# Dataset entries
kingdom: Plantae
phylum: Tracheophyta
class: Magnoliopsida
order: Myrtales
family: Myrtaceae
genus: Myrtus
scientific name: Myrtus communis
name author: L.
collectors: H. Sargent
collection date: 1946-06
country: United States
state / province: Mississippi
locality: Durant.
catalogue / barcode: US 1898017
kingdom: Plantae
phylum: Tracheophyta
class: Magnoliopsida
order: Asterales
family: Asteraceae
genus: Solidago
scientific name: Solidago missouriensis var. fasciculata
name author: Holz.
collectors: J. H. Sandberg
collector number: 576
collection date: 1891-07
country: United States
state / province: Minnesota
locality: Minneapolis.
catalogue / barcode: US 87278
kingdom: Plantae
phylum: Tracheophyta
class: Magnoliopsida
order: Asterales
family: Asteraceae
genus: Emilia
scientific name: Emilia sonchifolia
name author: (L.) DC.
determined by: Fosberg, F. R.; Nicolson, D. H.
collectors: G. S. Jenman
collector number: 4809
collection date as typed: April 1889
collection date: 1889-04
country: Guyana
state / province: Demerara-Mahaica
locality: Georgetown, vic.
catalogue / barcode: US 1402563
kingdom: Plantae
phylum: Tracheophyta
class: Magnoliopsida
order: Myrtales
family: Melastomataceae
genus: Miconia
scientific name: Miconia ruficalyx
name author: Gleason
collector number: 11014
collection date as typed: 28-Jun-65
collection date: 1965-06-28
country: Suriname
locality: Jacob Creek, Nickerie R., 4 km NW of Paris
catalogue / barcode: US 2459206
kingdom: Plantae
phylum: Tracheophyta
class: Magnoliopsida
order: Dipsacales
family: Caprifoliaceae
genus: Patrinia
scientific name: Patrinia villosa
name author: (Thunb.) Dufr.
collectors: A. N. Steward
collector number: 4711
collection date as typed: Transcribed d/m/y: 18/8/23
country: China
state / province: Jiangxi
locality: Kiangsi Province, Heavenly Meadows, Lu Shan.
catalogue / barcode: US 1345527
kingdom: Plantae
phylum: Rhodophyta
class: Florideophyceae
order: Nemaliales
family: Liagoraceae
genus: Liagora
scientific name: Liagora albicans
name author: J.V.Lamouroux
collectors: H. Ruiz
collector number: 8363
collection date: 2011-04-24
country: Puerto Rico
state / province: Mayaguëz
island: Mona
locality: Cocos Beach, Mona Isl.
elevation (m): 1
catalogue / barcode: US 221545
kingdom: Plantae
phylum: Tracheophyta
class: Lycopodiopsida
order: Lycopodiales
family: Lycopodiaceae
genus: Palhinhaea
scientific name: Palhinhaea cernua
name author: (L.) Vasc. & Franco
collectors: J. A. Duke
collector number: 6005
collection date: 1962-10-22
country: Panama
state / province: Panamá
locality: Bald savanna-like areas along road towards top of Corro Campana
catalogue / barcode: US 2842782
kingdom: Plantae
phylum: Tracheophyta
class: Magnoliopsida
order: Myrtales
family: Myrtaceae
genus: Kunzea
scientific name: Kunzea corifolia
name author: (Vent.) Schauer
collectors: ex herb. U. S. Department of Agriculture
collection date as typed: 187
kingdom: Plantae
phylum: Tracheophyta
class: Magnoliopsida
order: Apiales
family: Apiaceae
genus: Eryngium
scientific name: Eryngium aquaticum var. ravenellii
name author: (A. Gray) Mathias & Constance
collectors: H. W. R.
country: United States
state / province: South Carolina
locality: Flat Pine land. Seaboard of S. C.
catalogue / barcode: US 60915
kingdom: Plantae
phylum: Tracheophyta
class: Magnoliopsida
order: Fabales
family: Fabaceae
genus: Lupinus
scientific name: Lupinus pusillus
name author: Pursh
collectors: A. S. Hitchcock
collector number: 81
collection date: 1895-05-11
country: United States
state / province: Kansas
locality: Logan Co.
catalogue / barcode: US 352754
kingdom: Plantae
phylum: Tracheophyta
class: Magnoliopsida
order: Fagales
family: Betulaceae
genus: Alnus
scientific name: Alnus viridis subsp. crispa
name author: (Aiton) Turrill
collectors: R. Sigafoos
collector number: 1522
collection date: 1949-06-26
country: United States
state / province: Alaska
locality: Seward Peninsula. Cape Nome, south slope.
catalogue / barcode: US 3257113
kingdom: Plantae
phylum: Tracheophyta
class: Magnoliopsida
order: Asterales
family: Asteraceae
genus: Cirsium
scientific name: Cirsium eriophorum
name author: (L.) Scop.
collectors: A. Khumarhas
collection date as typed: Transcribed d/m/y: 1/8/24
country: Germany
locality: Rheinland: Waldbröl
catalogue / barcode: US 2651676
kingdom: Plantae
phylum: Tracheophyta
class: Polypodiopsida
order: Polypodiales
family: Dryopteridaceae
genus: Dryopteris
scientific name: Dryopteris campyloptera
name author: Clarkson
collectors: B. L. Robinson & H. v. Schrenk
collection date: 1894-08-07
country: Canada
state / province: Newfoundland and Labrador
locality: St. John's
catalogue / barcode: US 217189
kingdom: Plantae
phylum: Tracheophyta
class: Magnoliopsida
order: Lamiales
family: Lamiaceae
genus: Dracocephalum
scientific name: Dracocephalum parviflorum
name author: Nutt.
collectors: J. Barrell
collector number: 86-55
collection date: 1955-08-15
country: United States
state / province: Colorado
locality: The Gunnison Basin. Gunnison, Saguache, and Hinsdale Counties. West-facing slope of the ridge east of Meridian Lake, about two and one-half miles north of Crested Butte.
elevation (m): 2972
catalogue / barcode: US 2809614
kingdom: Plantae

# Set task
Repeat every line from the very first one down through the line containing "state / province: Jiangxi", both ends included, without changing anything.

# Output
kingdom: Plantae
phylum: Tracheophyta
class: Magnoliopsida
order: Myrtales
family: Myrtaceae
genus: Myrtus
scientific name: Myrtus communis
name author: L.
collectors: H. Sargent
collection date: 1946-06
country: United States
state / province: Mississippi
locality: Durant.
catalogue / barcode: US 1898017
kingdom: Plantae
phylum: Tracheophyta
class: Magnoliopsida
order: Asterales
family: Asteraceae
genus: Solidago
scientific name: Solidago missouriensis var. fasciculata
name author: Holz.
collectors: J. H. Sandberg
collector number: 576
collection date: 1891-07
country: United States
state / province: Minnesota
locality: Minneapolis.
catalogue / barcode: US 87278
kingdom: Plantae
phylum: Tracheophyta
class: Magnoliopsida
order: Asterales
family: Asteraceae
genus: Emilia
scientific name: Emilia sonchifolia
name author: (L.) DC.
determined by: Fosberg, F. R.; Nicolson, D. H.
collectors: G. S. Jenman
collector number: 4809
collection date as typed: April 1889
collection date: 1889-04
country: Guyana
state / province: Demerara-Mahaica
locality: Georgetown, vic.
catalogue / barcode: US 1402563
kingdom: Plantae
phylum: Tracheophyta
class: Magnoliopsida
order: Myrtales
family: Melastomataceae
genus: Miconia
scientific name: Miconia ruficalyx
name author: Gleason
collector number: 11014
collection date as typed: 28-Jun-65
collection date: 1965-06-28
country: Suriname
locality: Jacob Creek, Nickerie R., 4 km NW of Paris
catalogue / barcode: US 2459206
kingdom: Plantae
phylum: Tracheophyta
class: Magnoliopsida
order: Dipsacales
family: Caprifoliaceae
genus: Patrinia
scientific name: Patrinia villosa
name author: (Thunb.) Dufr.
collectors: A. N. Steward
collector number: 4711
collection date as typed: Transcribed d/m/y: 18/8/23
country: China
state / province: Jiangxi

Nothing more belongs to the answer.